Femminicidio: i dati che mancano e il reato che non c’è

Il termine
Il femminicidio rappresenta una parte preponderante degli omicidi di donne, con la caratteristica della maturazione in ambito familiare o all’interno di relazioni sentimentali. Il termine femminicidio, nell’accezione comunemente intesa, è un neologismo che può essere fatto risalire agli anni ’90, per qualificare gli omicidi basati sul genere, che vedono come vittima la donna «in quanto donna».
«Una violenza di genere»
Secondo l’Ufficio federale per l’uguaglianza fra donna e uomo, i dati degli ultimi anni rivelano che ogni due settimane, in Svizzera, muore una persona a causa di violenza domestica, per una media di venticinque persone l’anno. Di queste, il 75% è costituito da donne e ragazze. Inoltre, circa il 40% dei reati registrati dalla polizia avviene in ambito domestico. Oltre il 70% delle vittime di violenza è rappresentato da donne e ragazze. «Quella perpetrata nei confronti delle donne - scrive la Confederazione - è una forma di violenza di genere. Con quest’espressione si descrivono le forme di violenza dirette contro una persona in ragione del suo genere».
L’articolo 113: omicidio passionale
Oggi il Codice penale svizzero non contempla il reato specifico di femminicidio, prevedendo invece i seguenti articoli: art. 111 omicidio intenzionale, art. 112 assassinio, art. 113 omicidio passionale e art. 116 infanticidio. Nel 2020, l’allora consigliera agli Stati Marina Carobbio Guscetti (PS) depositò una mozione chiedendo di «presentare le modifiche legislative necessarie per correggere l’art. 113 del Codice penale: il riferimento alla passione deve essere eliminato nella versione italiana e francese a favore di un termine neutro, come già in essere nella versione tedesca nella quale si parla di ‘‘Totschlag’’». La mozione venne bocciata dal Consiglio agli Stati.
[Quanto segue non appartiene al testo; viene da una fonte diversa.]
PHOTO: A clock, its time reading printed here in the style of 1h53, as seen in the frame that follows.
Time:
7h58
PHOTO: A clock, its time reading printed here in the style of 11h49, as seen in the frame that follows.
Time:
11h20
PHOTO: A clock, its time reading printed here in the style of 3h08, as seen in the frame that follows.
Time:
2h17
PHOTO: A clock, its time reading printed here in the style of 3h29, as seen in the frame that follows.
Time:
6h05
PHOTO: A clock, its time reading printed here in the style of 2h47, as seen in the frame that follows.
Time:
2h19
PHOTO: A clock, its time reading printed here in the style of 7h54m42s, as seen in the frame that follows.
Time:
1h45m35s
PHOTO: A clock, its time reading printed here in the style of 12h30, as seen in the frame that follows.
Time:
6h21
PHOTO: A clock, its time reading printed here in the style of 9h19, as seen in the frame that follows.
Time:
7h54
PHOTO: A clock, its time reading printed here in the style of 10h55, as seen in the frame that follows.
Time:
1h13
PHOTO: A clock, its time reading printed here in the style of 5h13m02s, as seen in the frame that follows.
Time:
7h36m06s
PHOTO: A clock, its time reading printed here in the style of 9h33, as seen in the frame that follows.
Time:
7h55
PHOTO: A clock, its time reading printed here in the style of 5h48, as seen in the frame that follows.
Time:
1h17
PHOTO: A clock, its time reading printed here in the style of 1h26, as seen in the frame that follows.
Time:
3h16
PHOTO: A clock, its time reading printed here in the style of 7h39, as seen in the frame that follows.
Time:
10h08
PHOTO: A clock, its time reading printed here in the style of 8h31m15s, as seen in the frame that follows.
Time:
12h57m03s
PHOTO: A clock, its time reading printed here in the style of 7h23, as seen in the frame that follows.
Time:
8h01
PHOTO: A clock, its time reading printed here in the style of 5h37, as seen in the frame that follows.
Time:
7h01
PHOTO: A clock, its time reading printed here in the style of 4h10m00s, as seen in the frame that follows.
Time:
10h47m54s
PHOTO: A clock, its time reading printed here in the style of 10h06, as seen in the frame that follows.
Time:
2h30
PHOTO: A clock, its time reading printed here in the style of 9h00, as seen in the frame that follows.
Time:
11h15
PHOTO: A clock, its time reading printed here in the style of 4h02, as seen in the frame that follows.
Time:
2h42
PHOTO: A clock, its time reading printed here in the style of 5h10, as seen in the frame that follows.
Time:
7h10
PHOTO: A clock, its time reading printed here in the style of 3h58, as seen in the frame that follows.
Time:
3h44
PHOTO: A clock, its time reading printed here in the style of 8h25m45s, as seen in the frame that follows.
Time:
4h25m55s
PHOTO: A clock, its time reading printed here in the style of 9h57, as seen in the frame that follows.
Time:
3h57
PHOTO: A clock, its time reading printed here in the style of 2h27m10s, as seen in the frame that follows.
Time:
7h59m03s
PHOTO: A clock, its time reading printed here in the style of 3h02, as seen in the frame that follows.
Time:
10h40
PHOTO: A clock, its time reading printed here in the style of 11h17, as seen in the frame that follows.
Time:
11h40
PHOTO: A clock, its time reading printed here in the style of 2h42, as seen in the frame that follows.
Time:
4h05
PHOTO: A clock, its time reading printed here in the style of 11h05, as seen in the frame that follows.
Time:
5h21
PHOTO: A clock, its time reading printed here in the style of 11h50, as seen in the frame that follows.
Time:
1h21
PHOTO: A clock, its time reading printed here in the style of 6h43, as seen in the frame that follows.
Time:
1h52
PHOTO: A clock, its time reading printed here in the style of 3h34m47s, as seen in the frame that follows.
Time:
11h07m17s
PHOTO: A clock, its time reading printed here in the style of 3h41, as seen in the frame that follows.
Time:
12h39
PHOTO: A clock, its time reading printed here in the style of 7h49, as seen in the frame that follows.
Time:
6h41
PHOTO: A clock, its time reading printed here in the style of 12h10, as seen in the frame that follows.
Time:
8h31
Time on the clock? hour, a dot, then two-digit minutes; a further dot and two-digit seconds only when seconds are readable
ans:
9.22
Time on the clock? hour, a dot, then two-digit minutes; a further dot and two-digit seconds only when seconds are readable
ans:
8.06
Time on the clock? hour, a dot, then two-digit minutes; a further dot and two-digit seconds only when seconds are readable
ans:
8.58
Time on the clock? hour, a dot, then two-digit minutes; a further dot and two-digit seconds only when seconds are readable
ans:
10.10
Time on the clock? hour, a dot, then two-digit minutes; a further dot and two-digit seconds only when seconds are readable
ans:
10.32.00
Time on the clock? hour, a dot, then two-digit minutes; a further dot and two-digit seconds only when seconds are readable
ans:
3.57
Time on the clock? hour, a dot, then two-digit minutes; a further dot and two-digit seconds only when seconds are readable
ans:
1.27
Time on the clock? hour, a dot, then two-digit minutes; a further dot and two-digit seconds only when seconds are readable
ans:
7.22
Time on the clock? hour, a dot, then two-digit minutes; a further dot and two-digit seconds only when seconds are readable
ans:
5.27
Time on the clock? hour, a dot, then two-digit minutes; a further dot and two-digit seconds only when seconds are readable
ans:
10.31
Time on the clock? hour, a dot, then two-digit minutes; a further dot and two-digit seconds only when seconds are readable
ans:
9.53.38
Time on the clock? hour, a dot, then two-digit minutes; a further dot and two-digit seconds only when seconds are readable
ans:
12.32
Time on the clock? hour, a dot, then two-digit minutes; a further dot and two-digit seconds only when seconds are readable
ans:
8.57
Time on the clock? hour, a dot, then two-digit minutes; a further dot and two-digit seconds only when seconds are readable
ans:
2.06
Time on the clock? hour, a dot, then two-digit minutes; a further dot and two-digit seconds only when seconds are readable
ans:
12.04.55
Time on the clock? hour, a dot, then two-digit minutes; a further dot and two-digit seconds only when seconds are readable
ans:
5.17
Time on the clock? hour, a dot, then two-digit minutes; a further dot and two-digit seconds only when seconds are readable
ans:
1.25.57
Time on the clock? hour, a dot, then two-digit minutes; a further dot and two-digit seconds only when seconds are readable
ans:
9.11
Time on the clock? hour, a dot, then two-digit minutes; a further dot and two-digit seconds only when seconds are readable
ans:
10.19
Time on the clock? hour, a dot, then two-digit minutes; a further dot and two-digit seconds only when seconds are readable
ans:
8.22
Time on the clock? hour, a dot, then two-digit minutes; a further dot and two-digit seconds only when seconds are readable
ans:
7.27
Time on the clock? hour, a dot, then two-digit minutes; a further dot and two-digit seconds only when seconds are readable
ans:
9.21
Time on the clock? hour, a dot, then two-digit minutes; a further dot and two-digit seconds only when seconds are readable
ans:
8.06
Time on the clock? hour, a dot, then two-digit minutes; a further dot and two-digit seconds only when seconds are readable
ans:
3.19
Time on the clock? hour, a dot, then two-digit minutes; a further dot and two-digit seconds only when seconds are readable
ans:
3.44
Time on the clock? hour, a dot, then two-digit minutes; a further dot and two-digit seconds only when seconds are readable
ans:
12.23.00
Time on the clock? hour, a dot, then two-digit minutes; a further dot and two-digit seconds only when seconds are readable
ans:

Non andò meglio alla consigliera nazionale dei Verdi Greta Gysin, che propose due opzioni: «La rinuncia al riferimento alla passione nella versione italiana e francese» o «l’abrogazione dell’art. 113 del Codice penale svizzero in quanto superfluo». La proposta, approvata dal Nazionale, venne poi respinta dagli Stati.
Una statistica più precisa
Nel nostro Paese manca anche una statistica precisa per quanto riguarda i casi di femminicidio. Lo scorso anno, la consigliera nazionale dei Verdi Sibel Arslan ha depositato un postulato che chiede di «condurre uno studio di fattibilità per determinare se e come la raccomandazione dell’ONU sulla rilevazione statistica dei femminicidi possa essere attuata». In Svizzera, ricordava la deputata di Basilea Città, «non c’è un servizio ufficiale che registri i femminicidi e tenga una statistica delle uccisioni legate al genere». Ma «per riconoscere e combattere la violenza motivata dal genere bisogna che questa sia opportunamente definita e denominata». Le statistiche ufficiali della polizia «sono limitate», le ha fatto eco qualche giorno fa al quotidiano romando 24 heures la criminologa Nora Markwalder, sottolineando che «le statistiche sono essenziali per comprendere e misurare un fenomeno: dobbiamo sapere di cosa stiamo parlando per determinare quali misure adottare. Prendiamo il caso del femminicidio: abbiamo scoperto che il rischio maggiore si verifica quando la donna lascia l’uomo. Senza dati completi non saremmo stati in grado di dimostrarlo. Queste informazioni ci permettono di aumentare la protezione delle donne in tale preciso momento. Le statistiche sono il primo passo nella lotta contro il femminicidio: come si può combattere qualcosa che non si capisce?». Inoltre, ha spiegato Markwalder, «esaminando tutti i dossier a partire dal 1990, è emerso che gli omicidi erano più frequenti nei primi anni. Da allora sono diminuiti, ma i femminicidi no».